Ana Cristina era capaz de falar abertamente em seus poemas sobre o próprio corpo e a sexualidade, com a delicadeza, os jogos de palavras e o feminismo enérgico que marcou a época. Em um dos seus poemas, intitulado "Anônimo", a poetisa carioca escreveu: "Sou linda; gostosa; quando no cinema você roça o ombro em mim aquece, escorre, já não sei mais quem desejo (...)".

 

O livro "Cenas de abril" foi publicado no ano de 1979. Apesar de ser um livro curto, os assuntos não seguem na mesma linha. Ana Cristina salta por entre temas complexos e variados; deixa aberto ao leitor do poema uma interpretação própria. Há no livro diversos poemas excepcionais, entre eles "Casablanca".

 

Te acalma, minha loucura!

Veste galochas nos teus cílios tantos e habitados!

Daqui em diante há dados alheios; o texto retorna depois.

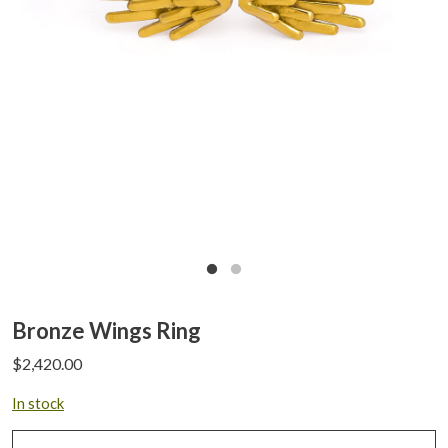
Bronze Wings Ring
$
2,420.00
In stock
Bronze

Este som de serra de afiar as facas não chegará 

 

Publicou a obra "A teus pés" em 1982 e dedicou-a ao melhor amigo, Armando Freitas Filho. As obras "Inéditos e dispersos" e "Antigos e soltos" foram publicadas postumamente.

 

Alguns poemas da autora chamam a atenção pela dualidade do tempo. Ora fala do passado e do presente, ora do futuro. Escreveu a respeito dos livros os quais arrumava nas prateleiras sem ordem, mas deixando espaços vazios depois de retornar a casa dos pais no Rio de Janeiro. 

 

Tenho arrumado os livros.

Tiro de uma prateleira sem ordem e coloco em outra

com ordem. Ficam espaços vazios.

Hora em hora.

 

Cedo ou tarde reencontro – o ponto

de partida

 

Similar à escritora Sylvia Plath, Ana Cristina César também cometeu suícidio. Jogou-se da janela do apartamento dos pais aos 31 anos. Conversou com o melhor amigo Armando Freitas Filho 40 minutos antes e desabafou sobre estar sentindo-se emparedada. Apesar da breve passagem pela literatura brasileira de 1970, a poetisa carioca deixou um grande legado com seus trabalhos.